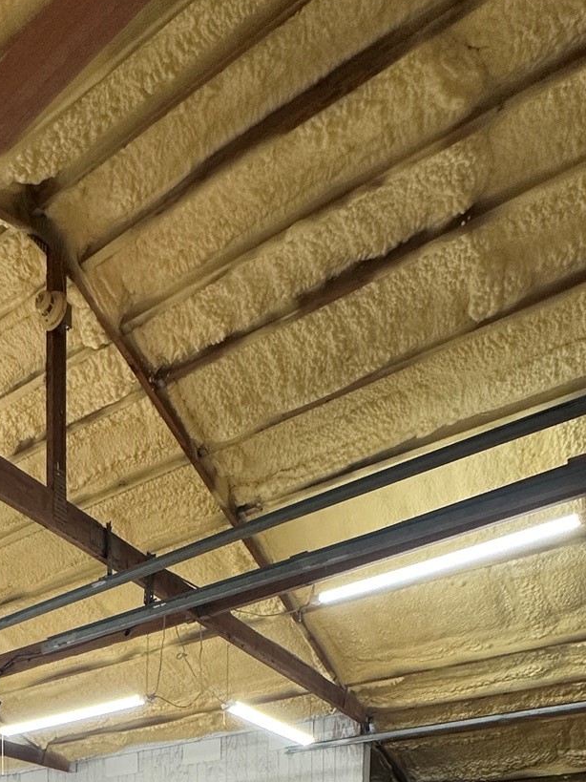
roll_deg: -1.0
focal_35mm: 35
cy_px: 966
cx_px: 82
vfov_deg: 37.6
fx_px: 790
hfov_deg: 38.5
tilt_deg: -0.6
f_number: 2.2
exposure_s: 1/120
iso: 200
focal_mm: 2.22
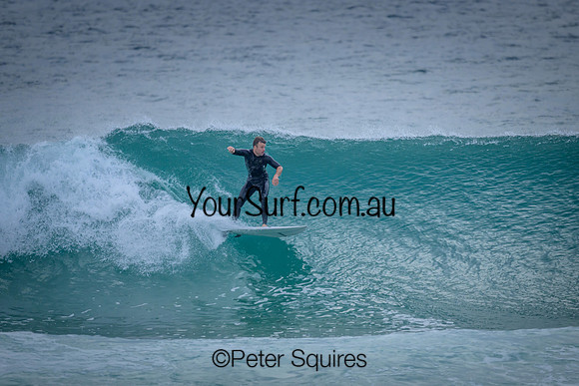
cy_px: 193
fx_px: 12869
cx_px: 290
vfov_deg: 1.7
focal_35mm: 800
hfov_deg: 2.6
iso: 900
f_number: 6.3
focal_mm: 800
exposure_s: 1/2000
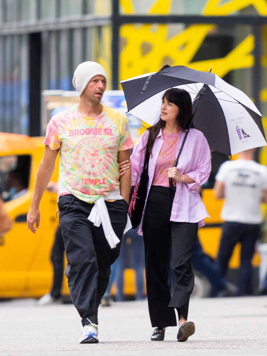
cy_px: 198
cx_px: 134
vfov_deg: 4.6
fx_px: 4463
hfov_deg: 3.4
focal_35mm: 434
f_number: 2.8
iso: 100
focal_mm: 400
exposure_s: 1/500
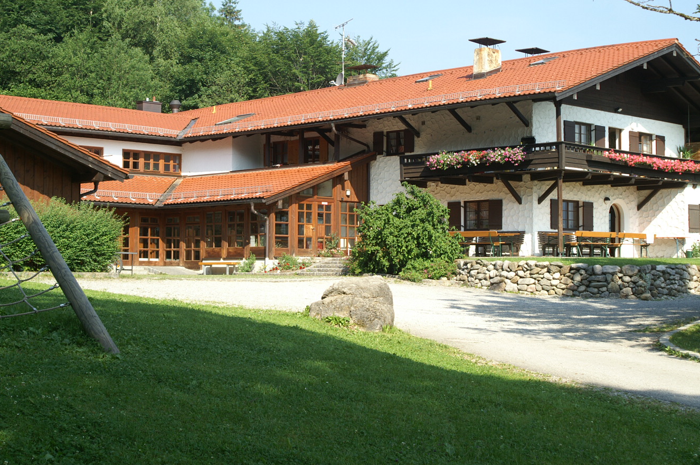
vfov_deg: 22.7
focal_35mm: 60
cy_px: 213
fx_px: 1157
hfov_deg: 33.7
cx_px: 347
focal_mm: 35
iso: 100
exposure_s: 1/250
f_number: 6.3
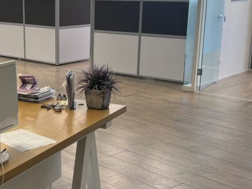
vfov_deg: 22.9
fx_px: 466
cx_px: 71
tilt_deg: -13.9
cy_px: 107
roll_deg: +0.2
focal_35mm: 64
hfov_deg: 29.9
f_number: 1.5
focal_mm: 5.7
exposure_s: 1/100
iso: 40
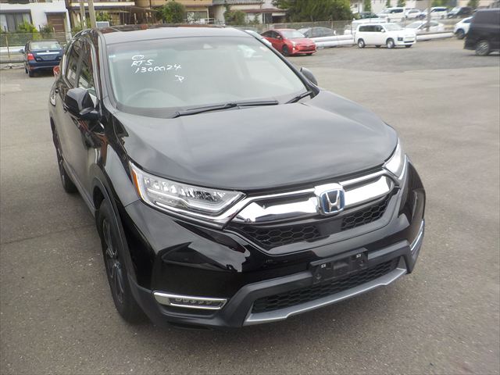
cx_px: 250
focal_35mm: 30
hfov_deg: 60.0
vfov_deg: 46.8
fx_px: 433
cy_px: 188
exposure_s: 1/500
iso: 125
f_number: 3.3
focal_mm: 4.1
● ● ● ● ●
Write down all the entries exactly, but not the pictures they hold.

* Answer for this exercise *
roll_deg: -1.0
focal_35mm: 35
cy_px: 966
cx_px: 82
vfov_deg: 37.6
fx_px: 790
hfov_deg: 38.5
tilt_deg: -0.6
f_number: 2.2
exposure_s: 1/120
iso: 200
focal_mm: 2.22
cy_px: 193
fx_px: 12869
cx_px: 290
vfov_deg: 1.7
focal_35mm: 800
hfov_deg: 2.6
iso: 900
f_number: 6.3
focal_mm: 800
exposure_s: 1/2000
cy_px: 198
cx_px: 134
vfov_deg: 4.6
fx_px: 4463
hfov_deg: 3.4
focal_35mm: 434
f_number: 2.8
iso: 100
focal_mm: 400
exposure_s: 1/500
vfov_deg: 22.7
focal_35mm: 60
cy_px: 213
fx_px: 1157
hfov_deg: 33.7
cx_px: 347
focal_mm: 35
iso: 100
exposure_s: 1/250
f_number: 6.3
vfov_deg: 22.9
fx_px: 466
cx_px: 71
tilt_deg: -13.9
cy_px: 107
roll_deg: +0.2
focal_35mm: 64
hfov_deg: 29.9
f_number: 1.5
focal_mm: 5.7
exposure_s: 1/100
iso: 40
cx_px: 250
focal_35mm: 30
hfov_deg: 60.0
vfov_deg: 46.8
fx_px: 433
cy_px: 188
exposure_s: 1/500
iso: 125
f_number: 3.3
focal_mm: 4.1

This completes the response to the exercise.